Confirmation of fracture/fracture system

The PDS may be developed to determine the presence of a fracture or fracture system because of significant dampening of waveforms. If a high-permeability fracture or fracture system is encountered, the BHP and volumetric flow rate is expected to plateau following a PDS PCV orifice reduction. Steps may be taken to cure the fluid losses to the fracture to continue drilling safely. On this note, the PDS concept may be further developed to depth selection to conduct fracturing during completions.

Continuous circulation system and PDS

Temperature affects the compressibility of the drilling fluid system and may vary when the rig mud pumps are stopped and started.
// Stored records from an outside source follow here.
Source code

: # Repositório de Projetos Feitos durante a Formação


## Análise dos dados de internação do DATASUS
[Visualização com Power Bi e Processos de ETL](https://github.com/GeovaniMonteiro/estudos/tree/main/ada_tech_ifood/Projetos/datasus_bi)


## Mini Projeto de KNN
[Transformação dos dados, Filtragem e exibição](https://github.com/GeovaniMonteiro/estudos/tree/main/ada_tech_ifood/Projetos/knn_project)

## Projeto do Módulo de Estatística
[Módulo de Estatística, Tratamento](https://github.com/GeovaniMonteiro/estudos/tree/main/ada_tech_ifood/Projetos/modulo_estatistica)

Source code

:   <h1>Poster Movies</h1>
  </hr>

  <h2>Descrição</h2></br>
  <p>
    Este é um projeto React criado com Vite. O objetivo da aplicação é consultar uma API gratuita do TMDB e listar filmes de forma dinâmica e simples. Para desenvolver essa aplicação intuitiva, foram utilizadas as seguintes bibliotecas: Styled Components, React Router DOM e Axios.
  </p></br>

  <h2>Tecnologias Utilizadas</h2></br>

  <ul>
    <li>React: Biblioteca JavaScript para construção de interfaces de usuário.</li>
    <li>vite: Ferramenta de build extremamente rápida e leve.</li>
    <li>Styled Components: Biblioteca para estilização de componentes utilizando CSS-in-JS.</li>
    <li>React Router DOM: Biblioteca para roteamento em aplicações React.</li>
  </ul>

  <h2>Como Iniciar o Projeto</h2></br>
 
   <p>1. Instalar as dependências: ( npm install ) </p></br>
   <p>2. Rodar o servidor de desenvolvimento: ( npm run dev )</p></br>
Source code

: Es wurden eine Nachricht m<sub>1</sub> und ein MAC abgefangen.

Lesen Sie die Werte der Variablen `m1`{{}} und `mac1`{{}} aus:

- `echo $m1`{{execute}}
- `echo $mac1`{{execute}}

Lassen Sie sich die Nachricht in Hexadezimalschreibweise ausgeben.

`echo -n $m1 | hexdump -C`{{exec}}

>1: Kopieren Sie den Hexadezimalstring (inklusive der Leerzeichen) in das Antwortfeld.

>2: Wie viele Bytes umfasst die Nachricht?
The temperature profile of the drilling fluid will vary over time as it exchanges heat with its environment, both the formation and riser on deepwater wells. With MPD continuous circulation systems, the average temperature profile of the wellbore may be held relatively constant during the drilling process. Stabilizing the wellbore temperature can facilitate a consistent Cws throughout a drilling operation, allowing for the PDS to more reliably indicate if drilling margins are being breached while oscillating wellbore pressure.
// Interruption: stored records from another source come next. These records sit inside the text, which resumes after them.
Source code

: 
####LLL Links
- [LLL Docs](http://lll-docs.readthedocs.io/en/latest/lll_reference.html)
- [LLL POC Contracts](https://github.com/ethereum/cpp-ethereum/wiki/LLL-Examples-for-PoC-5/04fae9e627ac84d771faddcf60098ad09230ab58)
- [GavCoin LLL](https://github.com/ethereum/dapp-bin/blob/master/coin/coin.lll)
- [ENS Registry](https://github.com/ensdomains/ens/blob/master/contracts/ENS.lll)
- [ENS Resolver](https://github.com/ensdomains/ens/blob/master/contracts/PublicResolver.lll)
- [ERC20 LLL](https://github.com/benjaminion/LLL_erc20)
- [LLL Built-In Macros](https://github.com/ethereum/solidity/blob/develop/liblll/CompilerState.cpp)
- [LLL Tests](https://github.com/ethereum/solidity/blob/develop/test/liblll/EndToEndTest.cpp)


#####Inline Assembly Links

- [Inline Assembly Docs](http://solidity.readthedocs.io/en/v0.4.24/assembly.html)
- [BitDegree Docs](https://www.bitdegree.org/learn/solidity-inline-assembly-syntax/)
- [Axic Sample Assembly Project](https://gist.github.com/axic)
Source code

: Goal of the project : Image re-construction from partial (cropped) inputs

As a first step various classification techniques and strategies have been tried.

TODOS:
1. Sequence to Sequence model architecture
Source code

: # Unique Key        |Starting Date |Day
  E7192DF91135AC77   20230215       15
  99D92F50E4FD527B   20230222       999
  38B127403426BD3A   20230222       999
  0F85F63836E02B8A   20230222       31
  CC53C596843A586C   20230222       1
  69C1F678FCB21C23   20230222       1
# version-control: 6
Despite the use of continuous circulation systems, changes in BHP may still be expected while making or breaking a drill pipe connection. For example, reducing drillstring rotation can cause a drop in BHP due to the elimination of traces of turbulent flow, resulting in a BHP drop during circulation. Additionally, continuing to circulate for extended periods without penetrating new formation can also cause a drop in BHP as the concentration of cuttings in the wellbore is reduced as the hole is cleaned. Although the lost BHP can be offset with an increase in ASBP from the MPD PCV, the transient variation in the pressure profile of the wellbore may skew the Cws. As a result, any analysis performed by the PDS with regards to a changing pore or fracture pressure should also consider the impacts of standard rig operations.

Field testing

Initial field testing is planned for the PDS system in 2014 on a tender assist drilling rig. The testing will focus on the system’s capability to effectively induce pressure pulses in the wellbore annulus and subsequently evaluate effects of wellbore storage and the resultant change in the behavior of return fluid flow rates. The testing will initially be conducted in casing prior to drilling out the casing shoe. An option to conduct testing while drilling out the casing shoe may also be used. Under these circumstances, the performance of the PDS can be evaluated during a change in solids content in the annulus.

Predictive Driller is copyrighted to Managed Pressure Operations.

This article is based on a presentation at the 2014 SPE/IADC Managed Pressure Drilling and Underbalanced Operations Conference, 8-9 April, Madrid, Spain.